## CONSIGNES
**1)** Reproduisez à l'identique, dans la critique du roman de Philippe Claudel, tout ce qui va de « Je m’égare en » jusqu'à « de jouissance littéraire. ».
**2)** Reprenez la critique du roman de Philippe Claudel à la suite de sa dernière phrase et prolongez-la.

## TEXTE À ANALYSER

########################################

Je vais être des plus honnête, j’avais peur de ce roman. A sa sortie, j’ai eu vent de ce qu’en disait l’auteur, qu’il revenait aux sources de ce qui l’avait inspiré pour Les âmes grises, qu’il voulait se remettre dans cette ambiance très particulière. Ayant lu le livre en question à quinze ans, en classe de seconde, autant vous dire qu’il ne m’a pas laissé un bon souvenir … Très certainement trop évolué, trop « profond » pour un public de cet âge, j’en avais aimé le fond, mais m’étais ennuyé à mourir à lire les biographies de tous les personnages pour arriver à la conclusion que ce roman policier n’avait pas de criminel avéré et arrêté pour ses crimes. Atroce pour la fille qui aime les choses bien carrées et nettes comme moi !
Je m’égare en vous racontant mes souvenirs, mais voilà dans quel état d’esprit je me trouvais à la vue de ce nouveau roman. L’envie irrésistible de retrouver la plume splendide de Philippe CLAUDEL, replonger dans cette poésie dont il est maître pour nous emmener voguer vers cette île physiquement paradisiaque mais invivable, tout en ayant l’angoisse de m’ennuyer sur une partie du texte … Dans quel cruel dilemme je me suis perdue ! Au final je me suis jetée à l’eau, et bon sang ce que c’était exceptionnel ! Cette langue acérée et en même temps pleine de grâce, qui allie l’horreur du réel à la délicatesse de la langue française, c’est fameux. Un pur moment de jouissance littéraire.

########################################

## DONNÉES FOURNIES
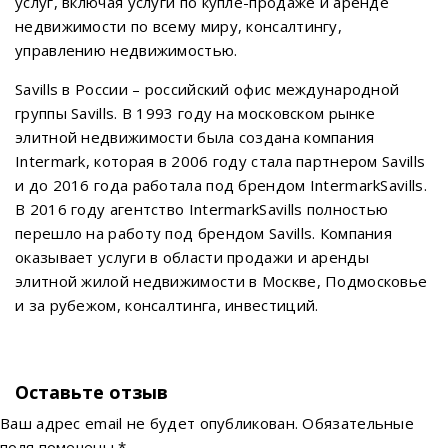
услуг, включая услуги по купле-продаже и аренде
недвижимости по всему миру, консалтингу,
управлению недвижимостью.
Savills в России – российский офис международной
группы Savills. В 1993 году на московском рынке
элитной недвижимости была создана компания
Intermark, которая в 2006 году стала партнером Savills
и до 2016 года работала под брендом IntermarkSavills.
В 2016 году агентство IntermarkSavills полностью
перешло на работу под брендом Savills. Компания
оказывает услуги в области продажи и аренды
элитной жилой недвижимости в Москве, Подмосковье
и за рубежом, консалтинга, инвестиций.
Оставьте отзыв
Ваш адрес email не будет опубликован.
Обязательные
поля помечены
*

########################################

## RÉPONSES AUX CONSIGNES
**1)**
Je m’égare en vous racontant mes souvenirs, mais voilà dans quel état d’esprit je me trouvais à la vue de ce nouveau roman. L’envie irrésistible de retrouver la plume splendide de Philippe CLAUDEL, replonger dans cette poésie dont il est maître pour nous emmener voguer vers cette île physiquement paradisiaque mais invivable, tout en ayant l’angoisse de m’ennuyer sur une partie du texte … Dans quel cruel dilemme je me suis perdue ! Au final je me suis jetée à l’eau, et bon sang ce que c’était exceptionnel ! Cette langue acérée et en même temps pleine de grâce, qui allie l’horreur du réel à la délicatesse de la langue française, c’est fameux. Un pur moment de jouissance littéraire.

**2)**
Côté histoire, c’est un peu triste à avouer, mais il y a là tout ce que j’aime. Je sais, dit comme ça, c’est morbide, mais laissez-moi développer un peu. Philippe CLAUDEL nous dépeint un lieu certes beau, mais où l’humanité n’existe plus. Les rats quittent le navire, tout le monde fuit à la première occasion cette citée engloutie par le poids de son physique. Malgré le progrès industriel, cette île se retrouve fossilisée dans son passé pour un « patrimoine mondial ». Il en va ainsi de même pour ses habitants, avec des métiers essentiellement issus de la pêche, et des figurent majeures de la ville comme l’Institutrice ou le Curé qui font quasiment « partis du paysage » (excusez le mauvais jeu de mot, mais il colle parfaitement). Aigris par cette vie pauvre et recluse du monde extérieur, oubliés et rejetés, les gens n’aiment pas le changement et acceptent difficilement la nouveauté, les arrivants étrangers. Pour ma part, ayant grandit à la campagne en Lorraine, j’ai observé ce genre de comportement chez certains « vieux de la vieille », qui faisaient partis du patrimoine local et vivaient encore selon certaines pratiques aujourd’hui totalement désuètes aux yeux de la citadine que je suis. On les appelles des « campagnards ».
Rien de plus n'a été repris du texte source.